Information provided –

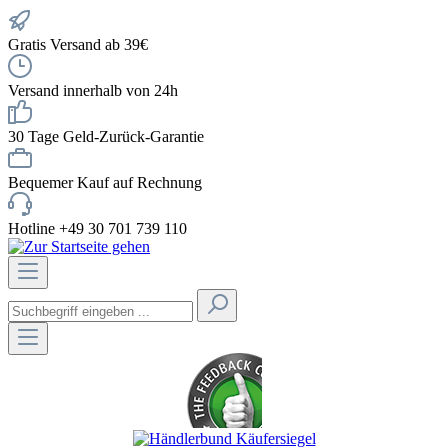
Gratis Versand ab 39€
Versand innerhalb von 24h
30 Tage Geld-Zurück-Garantie
Bequemer Kauf auf Rechnung
Hotline +49 30 701 739 110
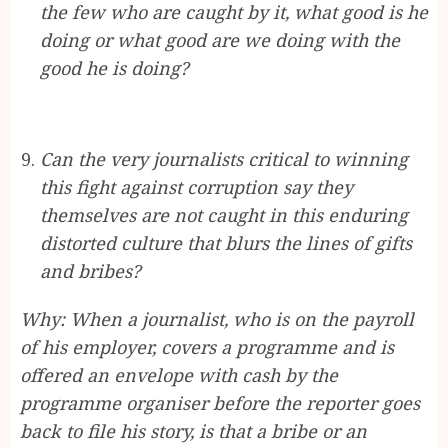
the few who are caught by it, what good is he
doing or what good are we doing with the
good he is doing?
Can the very journalists critical to winning
this fight against corruption say they
themselves are not caught in this enduring
distorted culture that blurs the lines of gifts
and bribes?
Why: When a journalist, who is on the payroll
of his employer, covers a programme and is
offered an envelope with cash by the
programme organiser before the reporter goes
back to file his story, is that a bribe or an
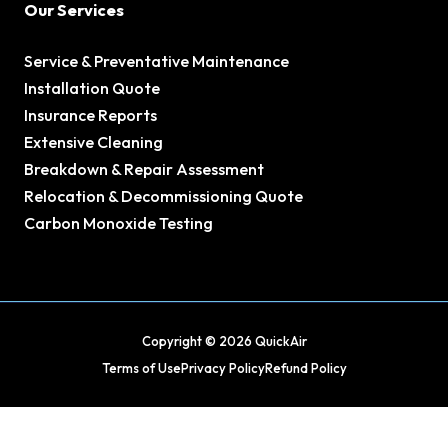
Our Services
Service & Preventative Maintenance
Installation Quote
Insurance Reports
Extensive Cleaning
Breakdown & Repair Assessment
Relocation & Decommissioning Quote
Carbon Monoxide Testing
Copyright © 2026 QuickAir
Terms of Use
Privacy Policy
Refund Policy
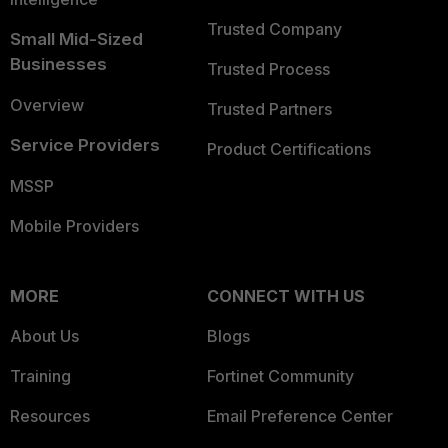
Trusted Company
Small Mid-Sized
Businesses
Trusted Process
Overview
Trusted Partners
Service Providers
Product Certifications
MSSP
Mobile Providers
MORE
CONNECT WITH US
About Us
Blogs
Training
Fortinet Community
Resources
Email Preference Center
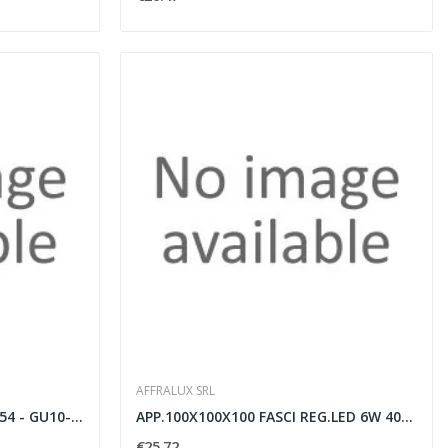
AFFRALUX SRL
SPOT ALLUM.100X100X130 IP54 - GU10-antracit
APP.100X100X100 FASCI REG.LED 6W 4000K Antr
€25.72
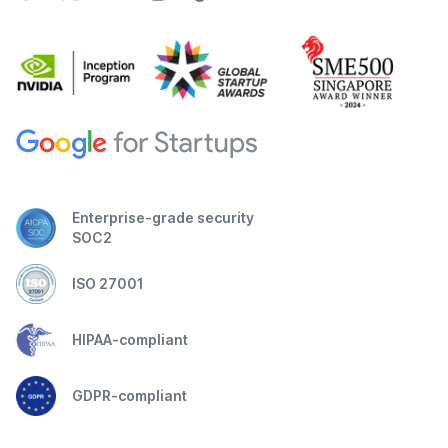
Enterprise-grade security
SOC2
ISO 27001
HIPAA-compliant
GDPR-compliant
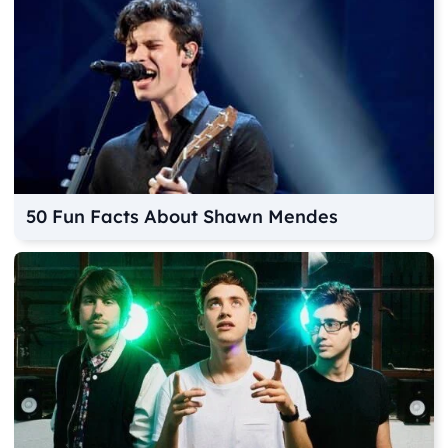
50 Fun Facts About Shawn Mendes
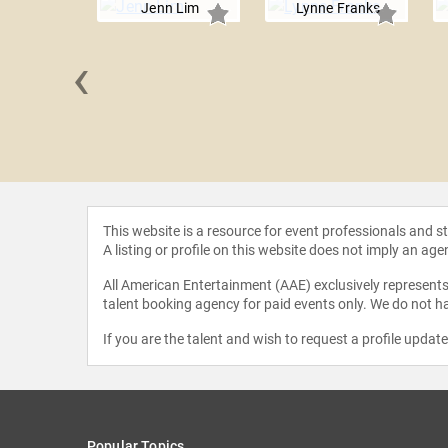
Jenn Lim
Lynne Franks
‹
 Penn
This website is a resource for event professionals and 
A listing or profile on this website does not imply an age
All American Entertainment (AAE) exclusively represents 
talent booking agency for paid events only. We do not ha
If you are the talent and wish to request a profile updat
Popular Topics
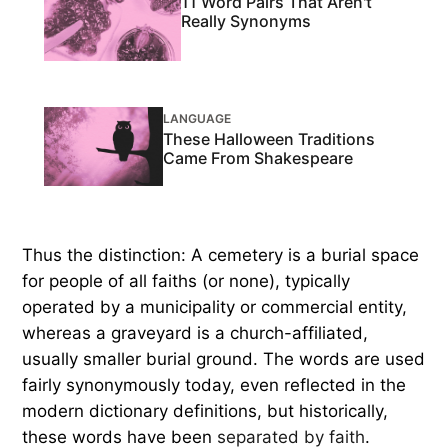
11 Word Pairs That Aren't
Really Synonyms
LANGUAGE
These Halloween Traditions
Came From Shakespeare
Thus the distinction: A cemetery is a burial space
for people of all faiths (or none), typically
operated by a municipality or commercial entity,
whereas a graveyard is a church-affiliated,
usually smaller burial ground. The words are used
fairly synonymously today, even reflected in the
modern dictionary definitions, but historically,
these words have been
separated by faith
.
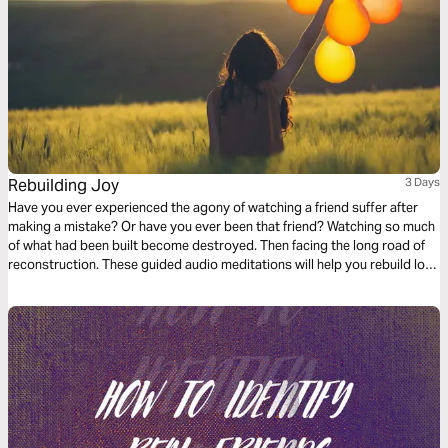
Rebuilding Joy
3 Days
Have you ever experienced the agony of watching a friend suffer after
making a mistake? Or have you ever been that friend? Watching so much
of what had been built become destroyed. Then facing the long road of
reconstruction. These guided audio meditations will help you rebuild lost
joy. They will help you move from mistake to recovery by carefully
choosing your words and friends.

Try it –
Copy the lines of the listing above from the line with "the few who are caught by it, what good is he" to the line with "back to file his story, is that a bribe or an", exactly as they appear, keeping each line break.

Solution to this exercise –
the few who are caught by it, what good is he
doing or what good are we doing with the
good he is doing?
Can the very journalists critical to winning
this fight against corruption say they
themselves are not caught in this enduring
distorted culture that blurs the lines of gifts
and bribes?
Why: When a journalist, who is on the payroll
of his employer, covers a programme and is
offered an envelope with cash by the
programme organiser before the reporter goes
back to file his story, is that a bribe or an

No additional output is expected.